I would rather (once again) raise the awareness of the active committers about "eating your own dog food" and use the milestone week to actually try the latest greatest nightly
builds.
We have too many regressions that only found by users after release, so having a week where people hold on for a moment with hacking and try to test the product should help
our users.
This is especially important for M1 because many "mass changes" that silently break untested code happen usually there.
I fully agree with you about the need for more people to use the latest I-build. I don't see how having the milestone week increases that number though. From what I can see, milestone week is just a period when people don't work on Platform.
If a large number of you think that having the milestone week is helping let's keep it. I have to admit that I don't use the milestone week in the way it was designed - for me verification of a change I made/pushed happens on the next business
day (when it's in I-build) not waiting for the milestone week and this week is for mundane releng tasks and tests improvements.
IMHO we should separate the two discussions - increasing usage of I-builds and how much of current release steps work as designed.

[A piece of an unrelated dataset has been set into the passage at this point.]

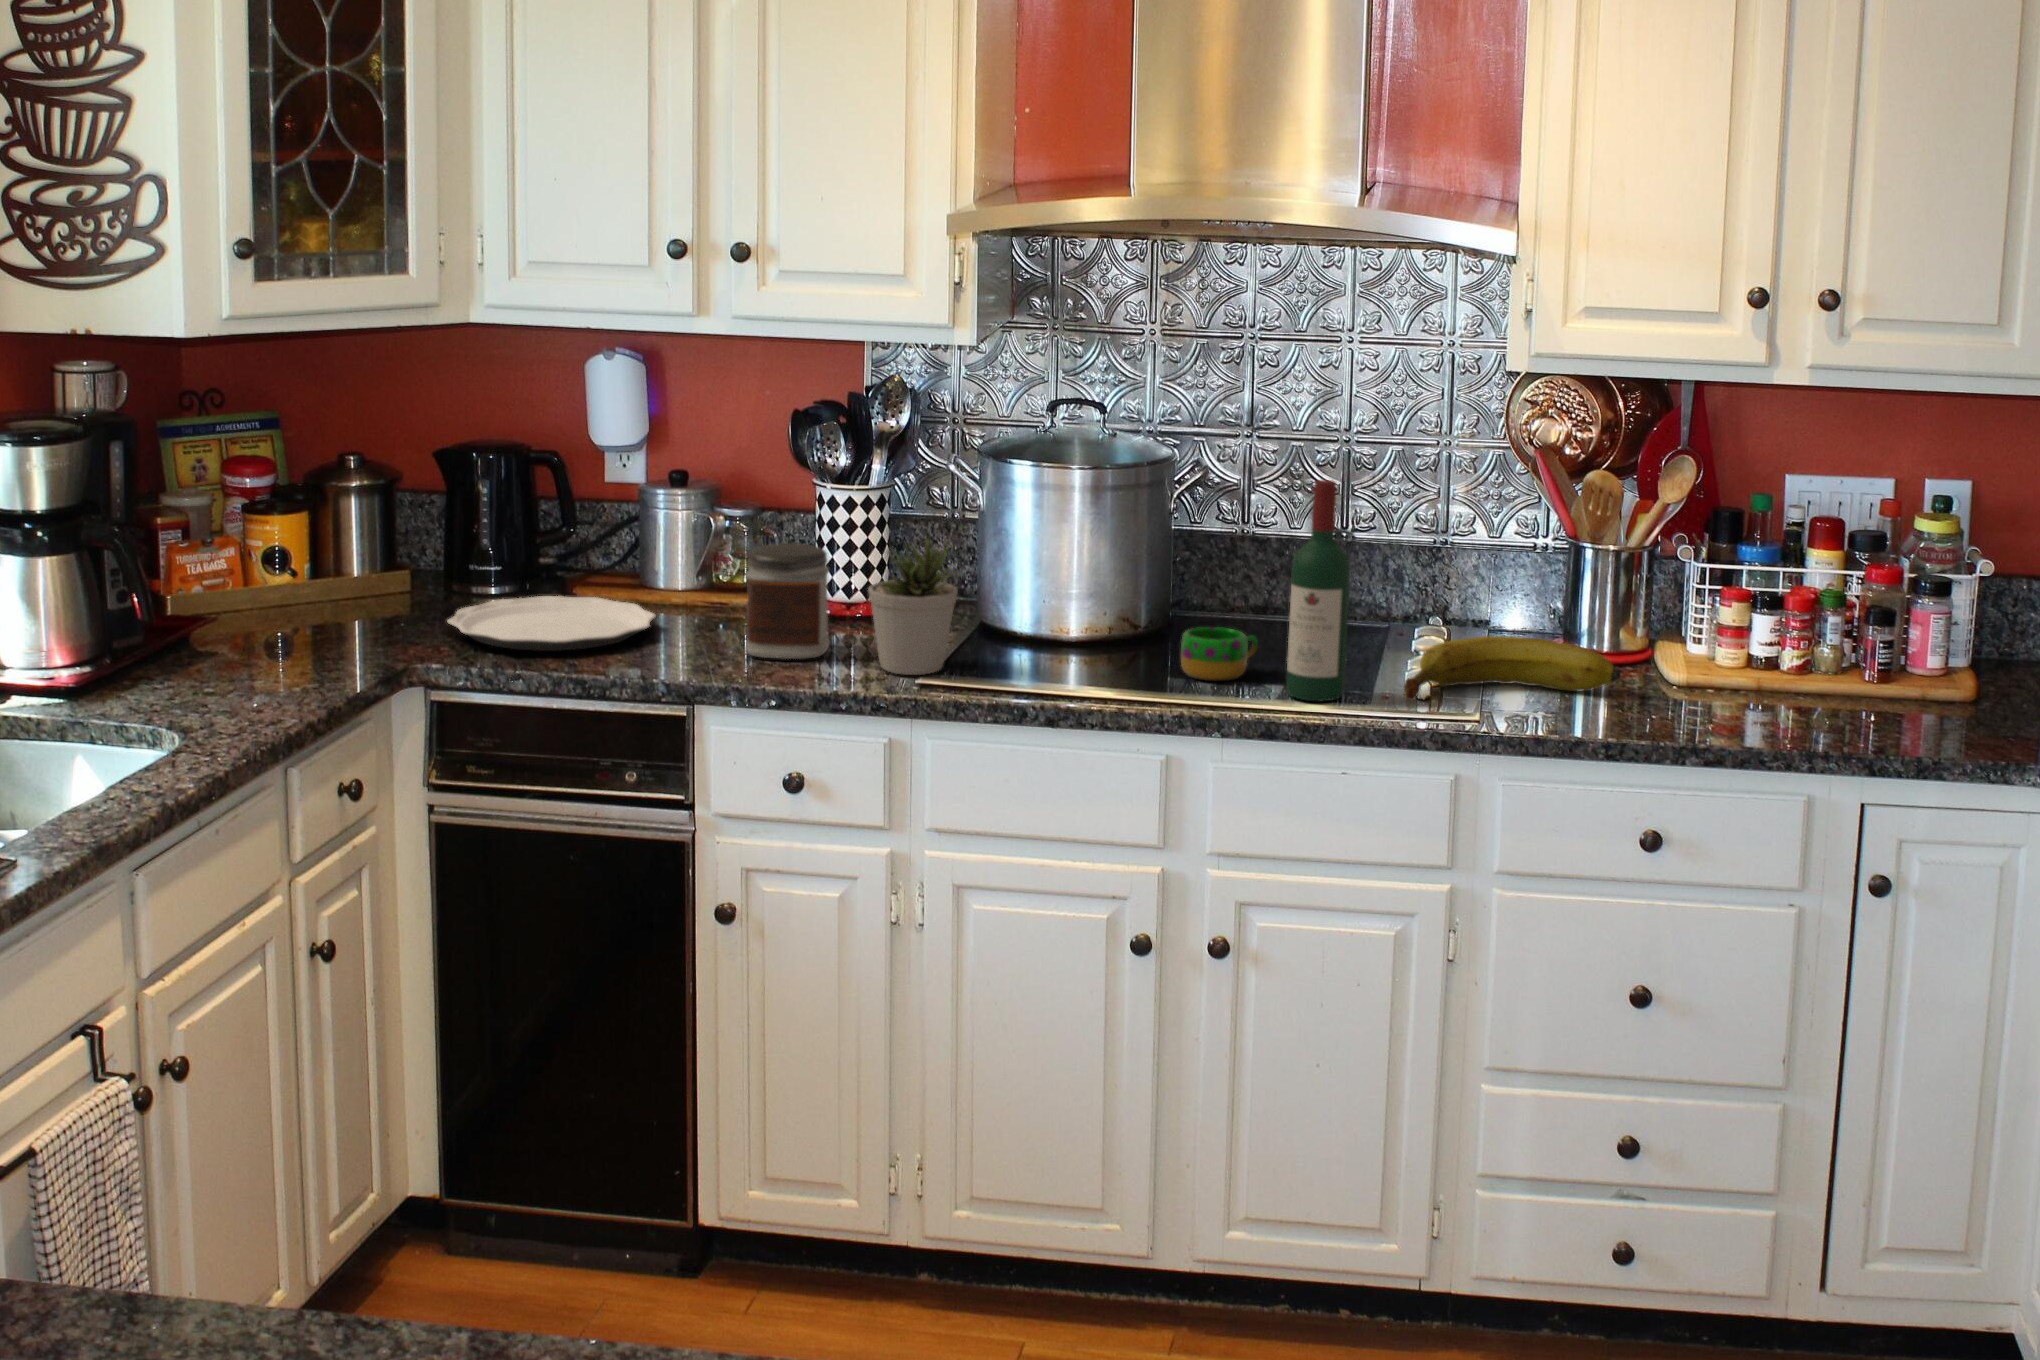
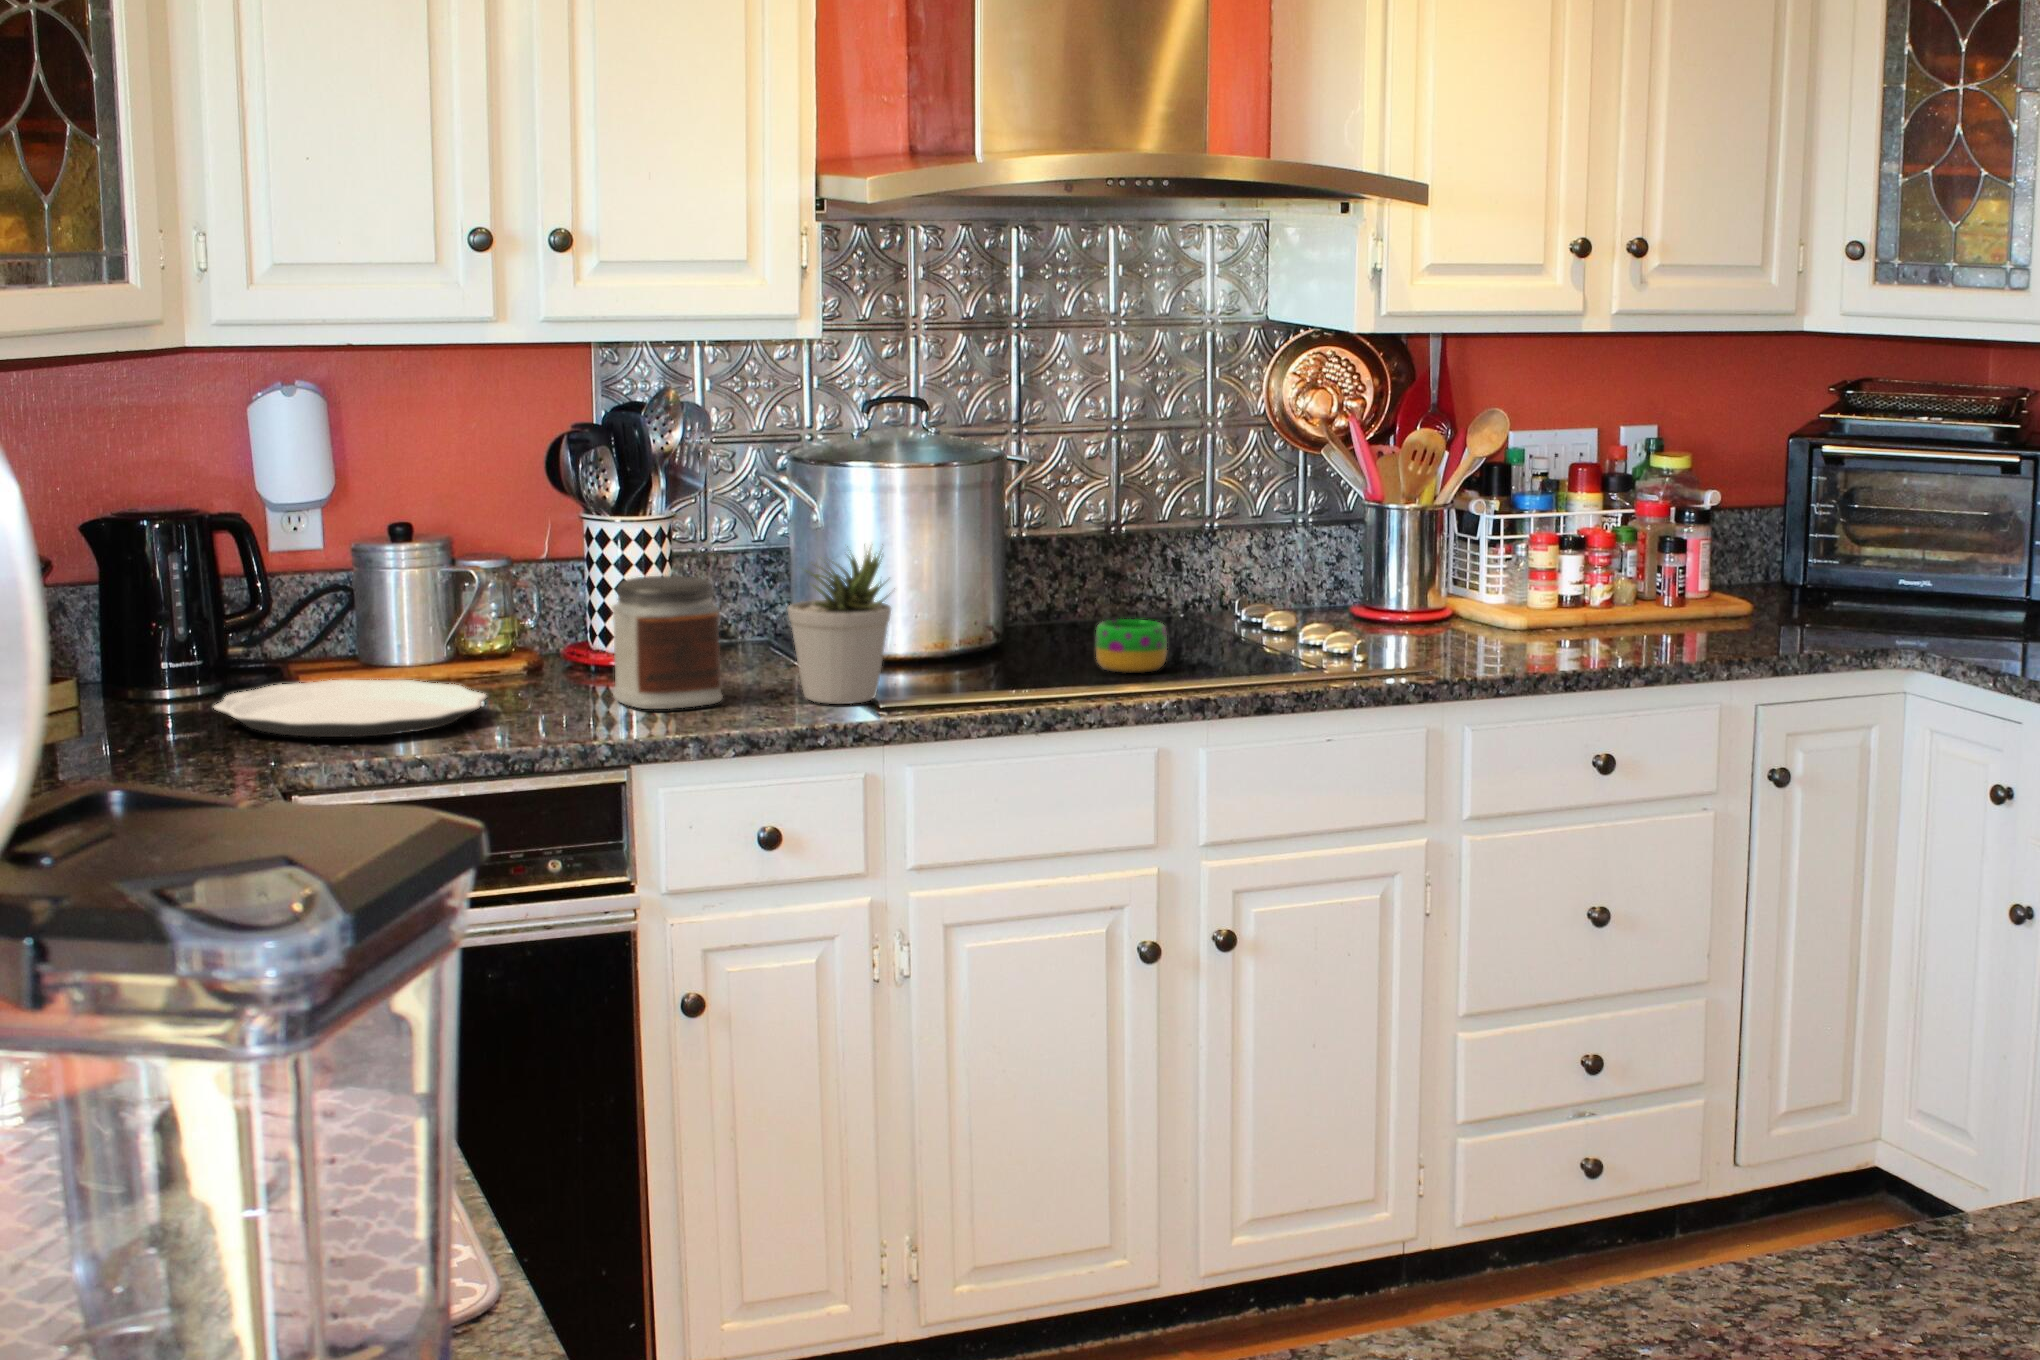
wine bottle: present [1286,480,1350,701] -> none [1229,446,1291,675]
banana: present [1404,636,1621,700] -> none [1322,594,1495,666]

I believe that having rules that can't be enforced just reduces the trust/belief in the rest of the rules, thus undermining the whole system. The reality is that we can't tell anyone - do more tests now, review more patches, do manual testing
now etc. Contributors do it whenever it fits them, their organization cycle, etc. and we need more automation that happens on every I-build to catch things rather than a dedicated milestone week and hope that someone else but few of the usual suspects test
it (and these few do it in the rest of the time too).
Gesendet: Donnerstag, 28. April 2022 um 11:59 Uhr
Von: "Aleksandar Kurtakov" <akurtako@xxxxxxxxxx>
An: "General development mailing list of the Eclipse project." <eclipse-dev@xxxxxxxxxxx>
Betreff: [eclipse-dev] Lightweight M1 for September release
We had the lightweight M2 release process for a couple of years already and there are no problems that came out of M2 builds . Thus I would like to propose the following:
Use the same lightweight release process for M1 starting with the next release cycle.
This means no milestone week with all the associated limitations coming from it.
If that process is good enough for M2 I see no reason to have a heavier one for earlier milestone release.
P.S. Let's keep this discussion about the M1 release process and discuss further process enhancement if/when we do the change for M1. Step-by-step approach is always best and
allows some progress to be made rather than striving for the next big thing/change.